Non sono completamente certa del fatto che in futuro potrei compiere una rilettura di questo romanzo: in primo luogo, non è il mio genere. Poi c’è poca azione, elemento alquanto importante per me quando mi cimento nella lettura di un libro, dato che è proprio l’azione a farmi venir voglia di proseguire con la lettura. Tuttavia, la Peste di Camus è uno dei pochi libri che mi rimarrà impresso nel cuore a lungo periodo. Innanzitutto ritengo molto adeguata la scelta del titolo, “La peste”, riassunto perfetto dei temi affrontati all’ interno del romanzo.
Il narratore ci pone sin dal principio davanti alla situazione di inizio, ovvero l’arrivo del flagello, per poi mostrarci la reazione dei personaggi di fronte a questo problema. Il libro è lento, e ciò potrebbe far venire voglia di chiudere immediatamente il libro; ma, oltre ad andare a pari passo con lo stato d’animo degli abitati d’Orano, è proprio questa lentezza che fa comprendere al massimo il perché che vi è dietro ad ogni reazione di ciascun personaggio e dei suoi modi di affrontarla. Se Camus non avesse introdotto il dialogo tra Rieux e Rambert, in cui quest’ultimo chiede al protagonista di concedergli un permesso per poter lasciare la città, non avrei capito che più che egoismo, quello del giornalista è un sentimento di paura. Se Camus non avesse inserito la scena della predica di Paneloux nel corso del romanzo e il suo dibattito con Rieux, non sarei riuscita a cogliere fino a in fondo che chi ricercava un aiuto nella religione non lo faceva per negare o allontanarsi dalla realtà ma più per avere un’ancora di salvezza, nel caso in cui peggio fosse accaduto, ad esempio.

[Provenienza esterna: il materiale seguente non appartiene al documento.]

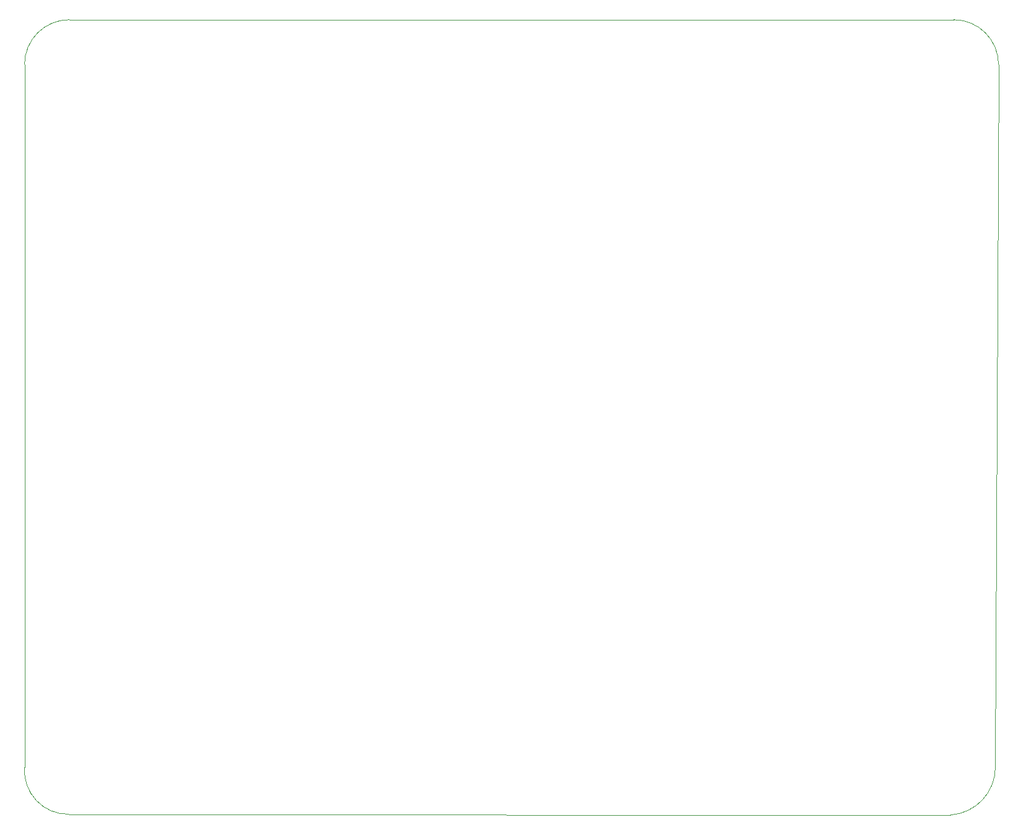
<source format=gbr>
%TF.GenerationSoftware,KiCad,Pcbnew,6.0.11-2627ca5db0~126~ubuntu20.04.1*%
%TF.CreationDate,2023-05-10T16:13:11+05:30*%
%TF.ProjectId,MVCU_F407,4d564355-5f46-4343-9037-2e6b69636164,rev?*%
%TF.SameCoordinates,Original*%
%TF.FileFunction,Profile,NP*%
%FSLAX46Y46*%
G04 Gerber Fmt 4.6, Leading zero omitted, Abs format (unit mm)*
G04 Created by KiCad (PCBNEW 6.0.11-2627ca5db0~126~ubuntu20.04.1) date 2023-05-10 16:13:11*
%MOMM*%
%LPD*%
G01*
G04 APERTURE LIST*
%TA.AperFunction,Profile*%
%ADD10C,0.050000*%
%TD*%
G04 APERTURE END LIST*
D10*
X66808000Y-34332000D02*
X187458000Y-34332000D01*
X193554000Y-40428000D02*
X193125000Y-136200000D01*
X66808000Y-34332000D02*
G75*
G03*
X60712000Y-40428000I0J-6096000D01*
G01*
X60725020Y-136200002D02*
G75*
G03*
X66725000Y-142600000I5903680J-477798D01*
G01*
X60725000Y-136200000D02*
X60712000Y-40428000D01*
X193554000Y-40428000D02*
G75*
G03*
X187458000Y-34332000I-6096000J0D01*
G01*
X187025000Y-142700000D02*
X66725000Y-142600000D01*
X187024999Y-142699986D02*
G75*
G03*
X193125000Y-136200000I-413099J6499986D01*
G01*
M02*

</source>
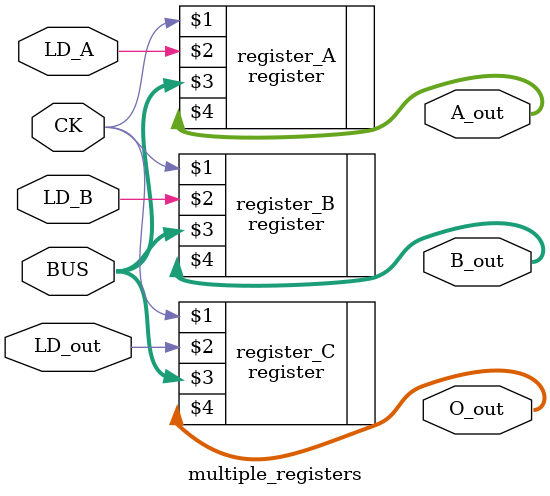
<source format=v>
`include "register.v";

module multiple_registers (input CK,
                           input LD_A,
                           input LD_B,
                           input LD_out,
                           input [3:0] BUS,
                           output [3:0] A_out,
                           output [3:0] B_out,
                           output [3:0] O_out,
                           );
    register register_A (CK, LD_A, BUS, A_out);
    register register_B (CK, LD_B, BUS, B_out);
    register register_C (CK, LD_out, BUS, O_out);
endmodule

</source>
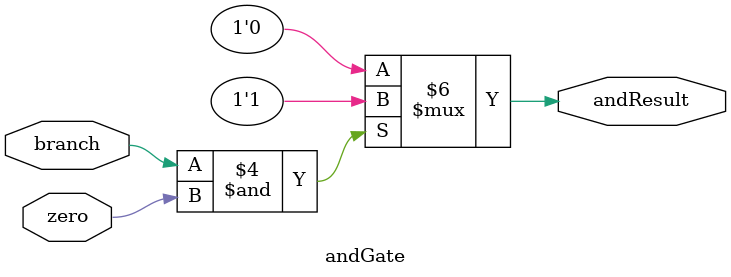
<source format=v>
/* andGate module
 *
 * The andGate module is used for branch instructions. It takes the bitwise
 * and result of the branch control signal and zero signal from the ALU.
 * The output is a single bit that is used for a mux that determines the jump
 * address.
 */
module andGate(input branch, input zero, output reg andResult);

  always @(*)
  begin
    andResult = 0;

    if((branch == 1) & (zero == 1))
      andResult = 1; 
  end

endmodule

</source>
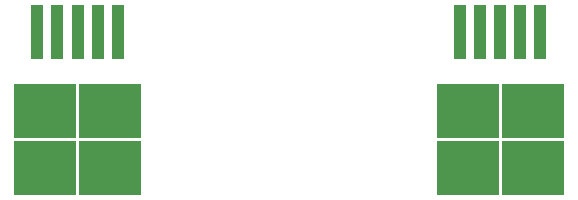
<source format=gtp>
G04 #@! TF.GenerationSoftware,KiCad,Pcbnew,(5.1.4)-1*
G04 #@! TF.CreationDate,2019-10-15T14:43:25+09:00*
G04 #@! TF.ProjectId,LME49600_HPA,4c4d4534-3936-4303-905f-4850412e6b69,rev?*
G04 #@! TF.SameCoordinates,Original*
G04 #@! TF.FileFunction,Paste,Top*
G04 #@! TF.FilePolarity,Positive*
%FSLAX46Y46*%
G04 Gerber Fmt 4.6, Leading zero omitted, Abs format (unit mm)*
G04 Created by KiCad (PCBNEW (5.1.4)-1) date 2019-10-15 14:43:25*
%MOMM*%
%LPD*%
G04 APERTURE LIST*
%ADD10R,5.250000X4.550000*%
%ADD11R,1.100000X4.600000*%
G04 APERTURE END LIST*
D10*
X129305000Y-107630000D03*
X134855000Y-112480000D03*
X134855000Y-107630000D03*
X129305000Y-112480000D03*
D11*
X128680000Y-100905000D03*
X130380000Y-100905000D03*
X132080000Y-100905000D03*
X133780000Y-100905000D03*
X135480000Y-100905000D03*
D10*
X165100000Y-107630000D03*
X170650000Y-112480000D03*
X170650000Y-107630000D03*
X165100000Y-112480000D03*
D11*
X164475000Y-100905000D03*
X166175000Y-100905000D03*
X167875000Y-100905000D03*
X169575000Y-100905000D03*
X171275000Y-100905000D03*
M02*

</source>
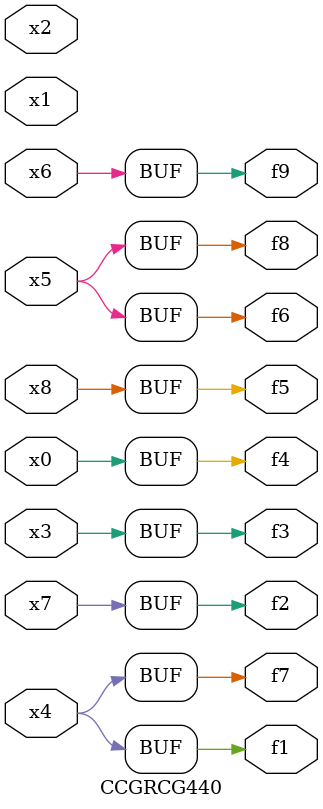
<source format=v>
module CCGRCG440(
	input x0, x1, x2, x3, x4, x5, x6, x7, x8,
	output f1, f2, f3, f4, f5, f6, f7, f8, f9
);
	assign f1 = x4;
	assign f2 = x7;
	assign f3 = x3;
	assign f4 = x0;
	assign f5 = x8;
	assign f6 = x5;
	assign f7 = x4;
	assign f8 = x5;
	assign f9 = x6;
endmodule

</source>
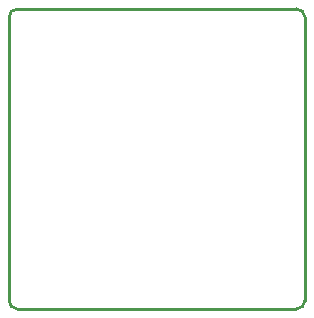
<source format=gko>
G04*
G04 #@! TF.GenerationSoftware,Altium Limited,Altium Designer,22.1.2 (22)*
G04*
G04 Layer_Color=16711935*
%FSLAX44Y44*%
%MOMM*%
G71*
G04*
G04 #@! TF.SameCoordinates,9297B7E3-83E3-42CA-A819-2C289E2C524A*
G04*
G04*
G04 #@! TF.FilePolarity,Positive*
G04*
G01*
G75*
%ADD33C,0.2540*%
D33*
X6250Y253000D02*
G03*
X-750Y246000I0J-7000D01*
G01*
X249750D02*
G03*
X242750Y253000I-7000J0D01*
G01*
Y-1000D02*
G03*
X249750Y6000I0J7000D01*
G01*
X-750D02*
G03*
X6250Y-1000I7000J0D01*
G01*
Y253000D02*
X242750Y253000D01*
X249750Y6000D02*
Y246000D01*
X237050Y-1000D02*
X242550D01*
X6250D02*
X237050D01*
X-750Y6000D02*
Y246000D01*
M02*

</source>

Camus mette in assoluta evidenza tutti i sentimenti che si potevano e che noi stessi abbiamo provato nel corso della pandemia, quali terrore, voglia di scappare, amore, oscurità, sofferenza, solitudine; questi non sono altro che emozioni che contribuiscono a conferire al libro un’atmosfera grigia, unita alla descrizione di Orano che viene definita sin dal principio come una città brutta. Una particolarità che ho apprezzato molto è che il libro è a tal punto completo che diventa estremamente facile catapultarsi all’interno del romanzo e assistere alle vicende attraverso gli occhi del personaggio protagonista Rieux. Questa facilità, a mio avviso, viene conferita grazie a due elementi; il primo è il linguaggio utilizzato dall’autore, che si riscontra semplice, diretto e chiaro ma che comunque si trattiene su un livello alto e ricercato; il secondo elemento, che è anche quello più evidente, è dato dall’estrema somiglianza che vi è tra la situazione che stiamo vivendo noi ora, e quella degli abitanti di Orano. Leggere “La peste” di Camus è equivalso infatti a leggere un diario scritto da un uomo del ventunesimo secolo che ci racconta del coronavirus, della reazione che abbiamo tenuto di fronte ad essa e delle sue conseguenze.
Un altro aspetto che ho notato una volta terminata l’opera è che questa non cerca esattamente di essere una guida, ma più una testimonianza, e proprio per questa ragione posso anche dire che si tratta di un libro della quale bisogna apprezzare la veridicità.
In conclusione, consiglio questo libro a non solo chi ama catapultarsi in lunghe letture, ma soprattutto a chi ama porsi domande e riflettere.